Spotify, the well-known music streaming service, may see a rise in its subscription prices as the company faces financial challenges due to the current economic downturn. As a cost-saving measure, the company recently laid off 6% of its workforce, which amounted to around 600 employees.
Spotify’s Chief Executive Officer, Daniel Elk, has acknowledged that the company is currently facing difficult times. In a statement regarding the recent layoffs, he said:
In 2022, Spotify’s operating expenses grew at a faster rate than our revenue growth, creating a twofold imbalance that is not sustainable for the long-term, regardless of the economic conditions.
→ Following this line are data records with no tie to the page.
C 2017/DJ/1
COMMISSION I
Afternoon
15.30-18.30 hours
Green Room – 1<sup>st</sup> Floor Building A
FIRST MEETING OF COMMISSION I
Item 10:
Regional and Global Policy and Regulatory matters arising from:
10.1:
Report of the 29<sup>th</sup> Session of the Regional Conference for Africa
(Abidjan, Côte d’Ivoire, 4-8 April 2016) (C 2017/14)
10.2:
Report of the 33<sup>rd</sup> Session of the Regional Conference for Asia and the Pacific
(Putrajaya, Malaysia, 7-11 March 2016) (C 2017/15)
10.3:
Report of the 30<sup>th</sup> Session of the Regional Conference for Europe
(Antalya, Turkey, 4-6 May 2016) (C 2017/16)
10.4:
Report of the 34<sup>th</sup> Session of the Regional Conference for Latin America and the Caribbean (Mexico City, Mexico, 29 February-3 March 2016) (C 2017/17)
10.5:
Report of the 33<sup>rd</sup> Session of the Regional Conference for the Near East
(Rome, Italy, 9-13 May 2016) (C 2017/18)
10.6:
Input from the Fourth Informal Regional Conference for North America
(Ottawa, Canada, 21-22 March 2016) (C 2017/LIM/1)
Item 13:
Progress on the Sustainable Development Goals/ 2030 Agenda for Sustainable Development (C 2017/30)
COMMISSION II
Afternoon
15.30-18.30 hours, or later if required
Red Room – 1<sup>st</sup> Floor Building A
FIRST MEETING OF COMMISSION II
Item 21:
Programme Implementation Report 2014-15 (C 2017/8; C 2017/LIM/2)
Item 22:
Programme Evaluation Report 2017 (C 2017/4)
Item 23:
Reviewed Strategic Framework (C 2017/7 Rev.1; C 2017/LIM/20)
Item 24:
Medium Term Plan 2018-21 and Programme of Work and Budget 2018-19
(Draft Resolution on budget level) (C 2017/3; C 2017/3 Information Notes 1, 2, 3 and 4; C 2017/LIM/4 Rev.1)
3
The statement from the CEO suggests that the company may increase its subscription prices, which have remained relatively constant in the past, to address the imbalance of rising expenses and decreasing revenues shortly.
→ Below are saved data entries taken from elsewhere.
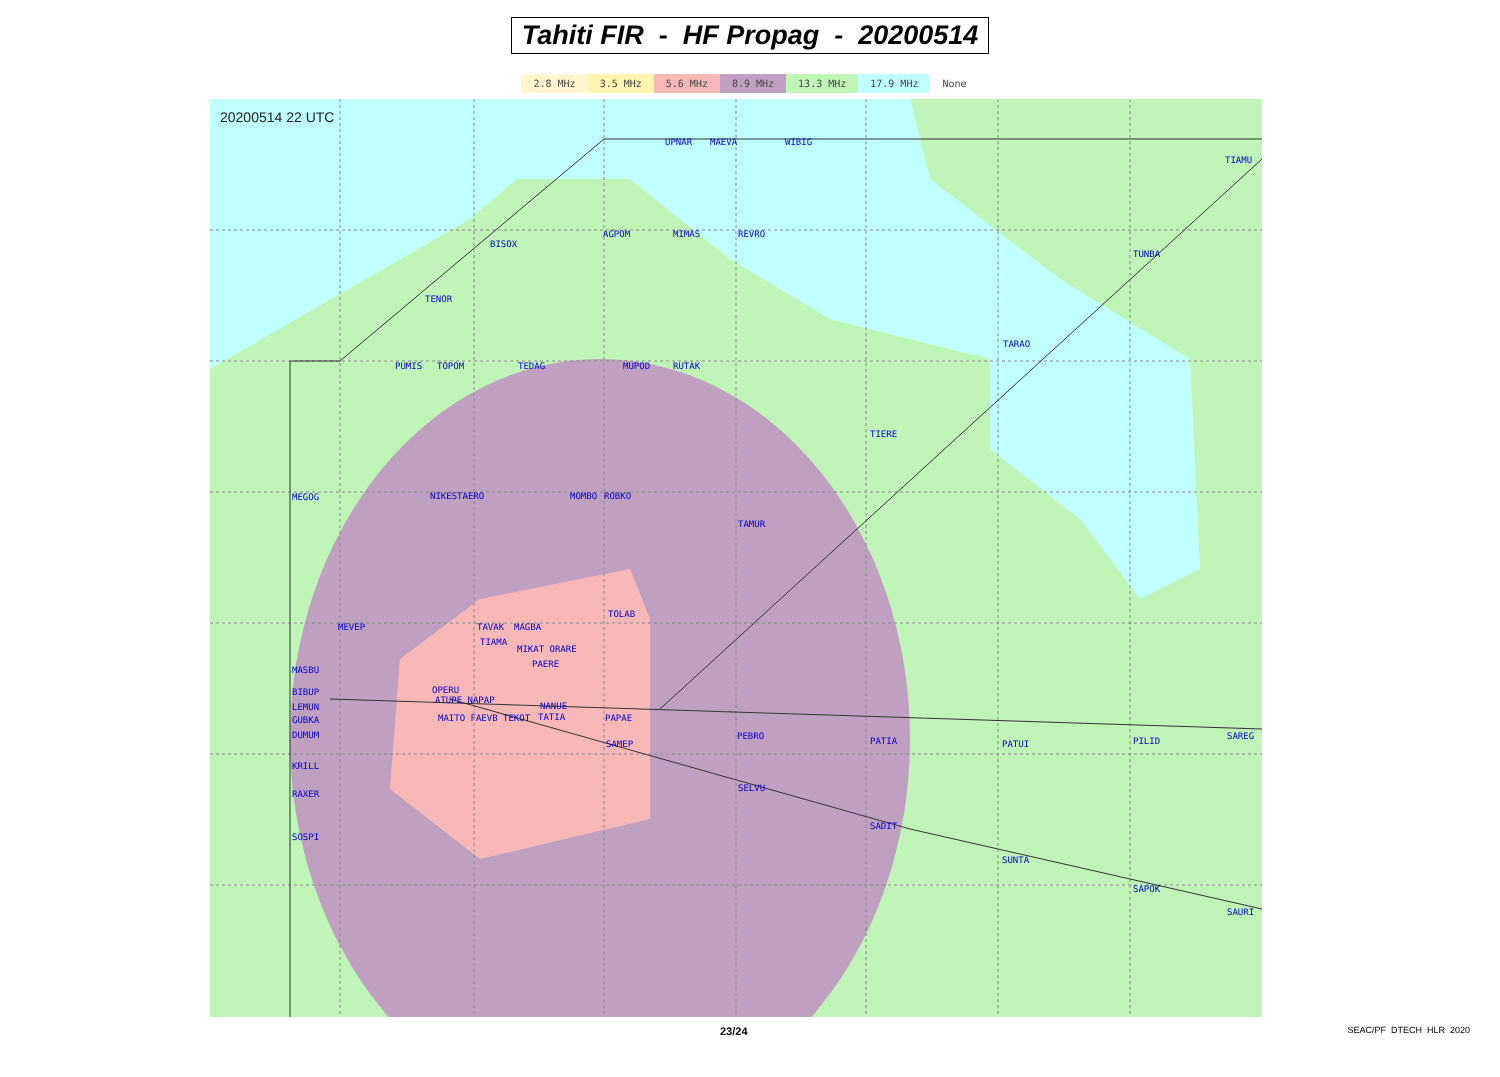Tahiti FIR - HF Propag - 20200514
2.8 MHz 3.5 MHz 5.6 MHz 8.9 MHz 13.3 MHz 17.9 MHz None
20200514 22 UTC
UPNAR MAEVA WIBIG
TIAMU
BISOX
AGPOM MIMAS REVRO
TUNBA
TENOR
TARAO
PUMIS TOPOM TEDAG MUPOD RUTAK
TIERE
MEGOG NIKESTAERO MOMBO ROBKO
TAMUR
TOLAB
MEVEP TAVAK MAGBA
TIAMA
MIKAT ORARE
PAERE
MASBU
OPERU BIBUP
ATUPE NAPAP
LEMUN NANUE
TATIA PAPAE GUBKA MAITO FAEVB TEKOT
DUMUM PEBRO PATIA PATUI PILID SAREG
SAMEP
KRILL
SELVU
RAXER
SADIT
SOSPI
SUNTA
SAPOK
SAURI
23/24 SEAC/PF DTECH HLR 2020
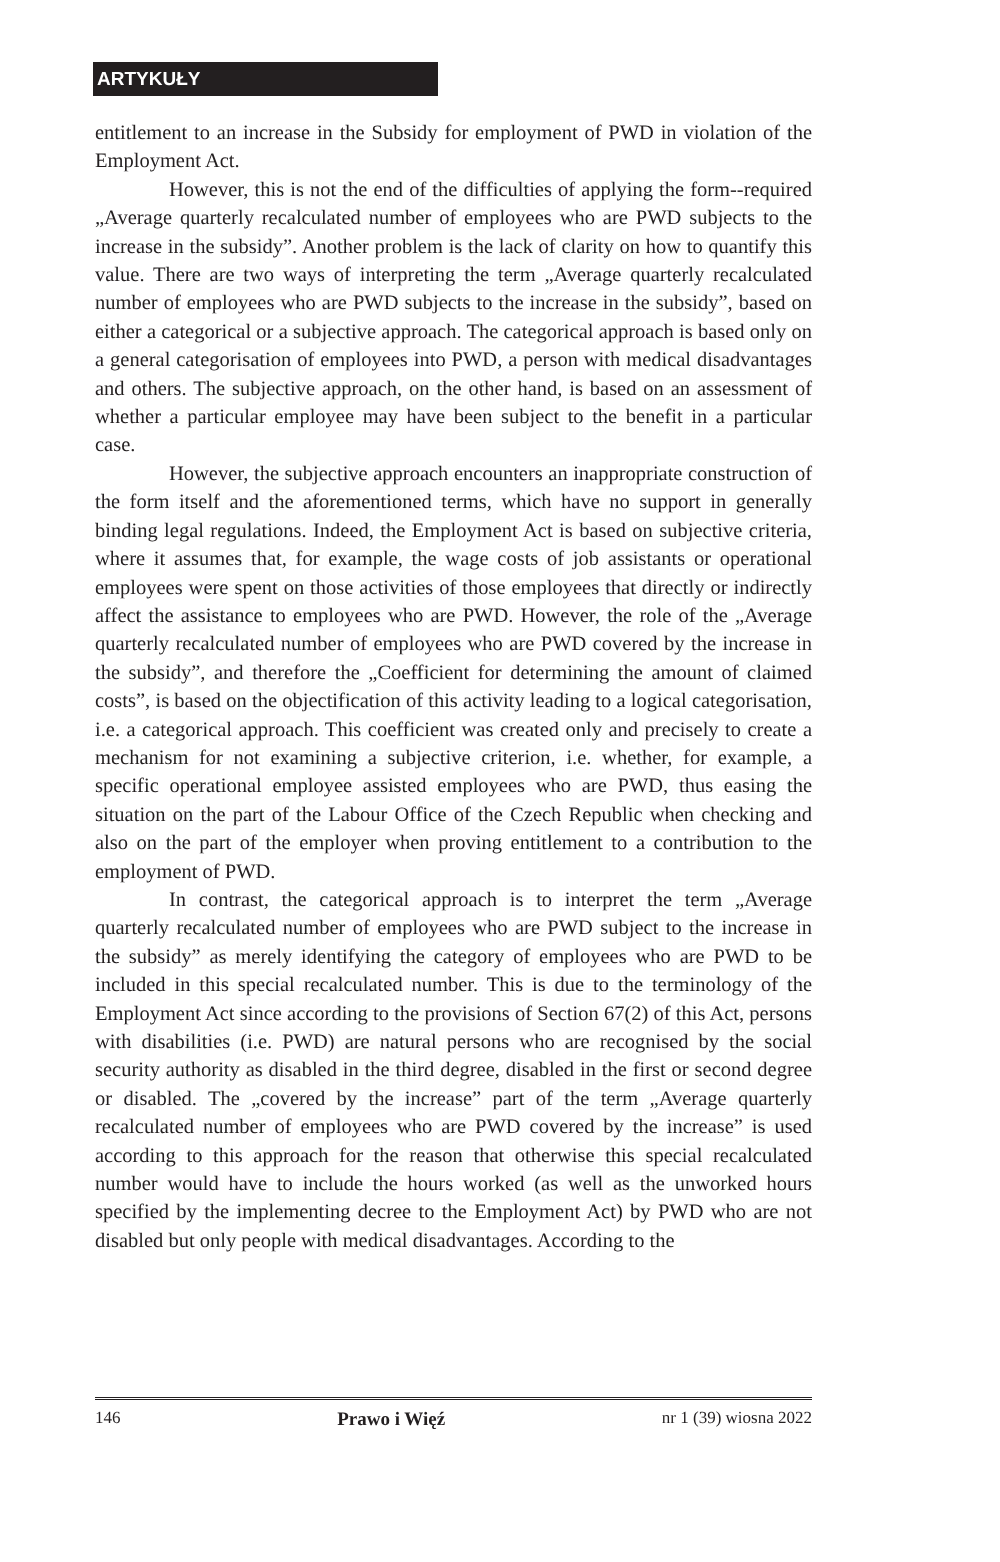ARTYKUŁY
entitlement to an increase in the Subsidy for employment of PWD in violation of the Employment Act.
However, this is not the end of the difficulties of applying the form--required „Average quarterly recalculated number of employees who are PWD subjects to the increase in the subsidy”. Another problem is the lack of clarity on how to quantify this value. There are two ways of interpreting the term „Average quarterly recalculated number of employees who are PWD subjects to the increase in the subsidy”, based on either a categorical or a subjective approach. The categorical approach is based only on a general categorisation of employees into PWD, a person with medical disadvantages and others. The subjective approach, on the other hand, is based on an assessment of whether a particular employee may have been subject to the benefit in a particular case.
However, the subjective approach encounters an inappropriate construction of the form itself and the aforementioned terms, which have no support in generally binding legal regulations. Indeed, the Employment Act is based on subjective criteria, where it assumes that, for example, the wage costs of job assistants or operational employees were spent on those activities of those employees that directly or indirectly affect the assistance to employees who are PWD. However, the role of the „Average quarterly recalculated number of employees who are PWD covered by the increase in the subsidy”, and therefore the „Coefficient for determining the amount of claimed costs”, is based on the objectification of this activity leading to a logical categorisation, i.e. a categorical approach. This coefficient was created only and precisely to create a mechanism for not examining a subjective criterion, i.e. whether, for example, a specific operational employee assisted employees who are PWD, thus easing the situation on the part of the Labour Office of the Czech Republic when checking and also on the part of the employer when proving entitlement to a contribution to the employment of PWD.
In contrast, the categorical approach is to interpret the term „Average quarterly recalculated number of employees who are PWD subject to the increase in the subsidy” as merely identifying the category of employees who are PWD to be included in this special recalculated number. This is due to the terminology of the Employment Act since according to the provisions of Section 67(2) of this Act, persons with disabilities (i.e. PWD) are natural persons who are recognised by the social security authority as disabled in the third degree, disabled in the first or second degree or disabled. The „covered by the increase” part of the term „Average quarterly recalculated number of employees who are PWD covered by the increase” is used according to this approach for the reason that otherwise this special recalculated number would have to include the hours worked (as well as the unworked hours specified by the implementing decree to the Employment Act) by PWD who are not disabled but only people with medical disadvantages. According to the
146 Prawo i Więź nr 1 (39) wiosna 2022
This is not the first time Spotify has implemented cost-saving measures. Previously, the company has made cuts to its content offerings. In October 2022, it eliminated 11 original podcasts, mostly from the Gimlet and Parcast studios, which it had acquired as part of its expansion into the podcasting industry.
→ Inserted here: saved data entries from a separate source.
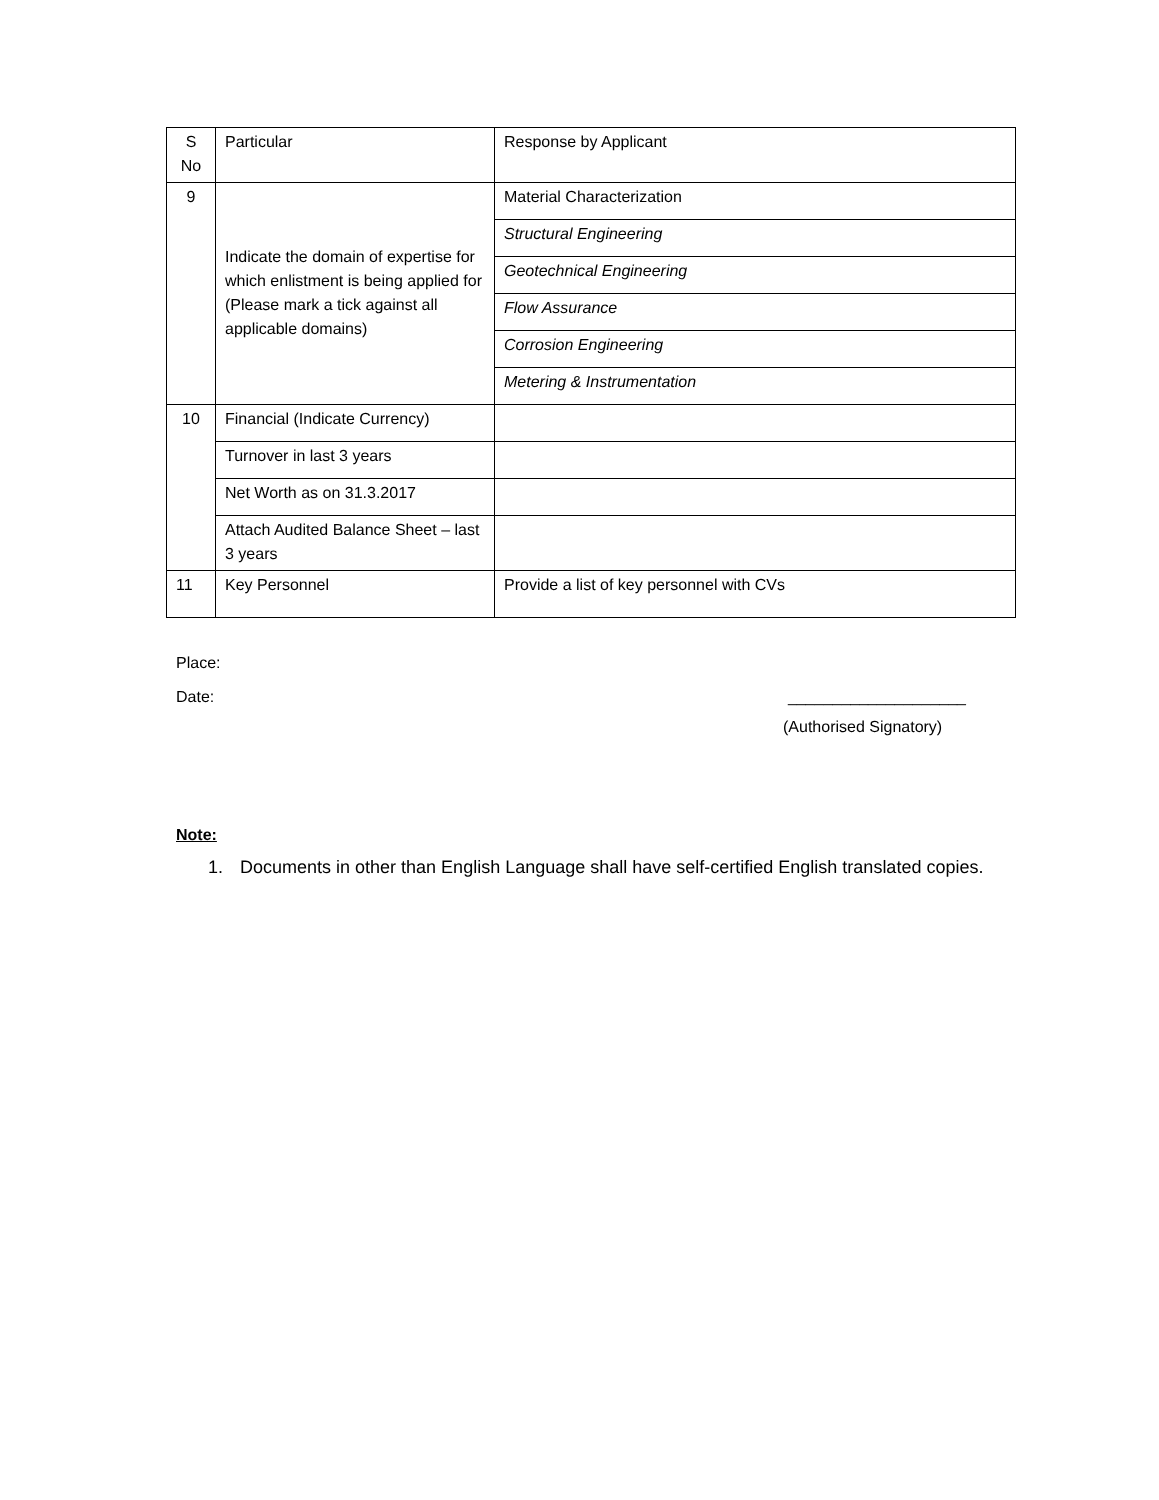| S No | Particular | Response by Applicant |
| 9 | Indicate the domain of expertise for which enlistment is being applied for (Please mark a tick against all applicable domains) | Material Characterization |
| | | Structural Engineering |
| | | Geotechnical Engineering |
| | | Flow Assurance |
| | | Corrosion Engineering |
| | | Metering & Instrumentation |
| 10 | Financial (Indicate Currency) | |
| | Turnover in last 3 years | |
| | Net Worth as on 31.3.2017 | |
| | Attach Audited Balance Sheet – last 3 years | |
| 11 | Key Personnel | Provide a list of key personnel with CVs |
Place:
Date: ____________________
(Authorised Signatory)
Note:
1. Documents in other than English Language shall have self-certified English translated copies.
Despite investing billions of dollars in its podcast business, including a $200 million contract for its top performer Joe Rogan, some of this content had to be removed following a controversy involving Joe Rogan.
It remains uncertain how Spotify’s current challenges will affect future pricing, but it’s worth noting that subscription fees for leading music streaming services are generally on the rise, which doesn’t bode well for the future.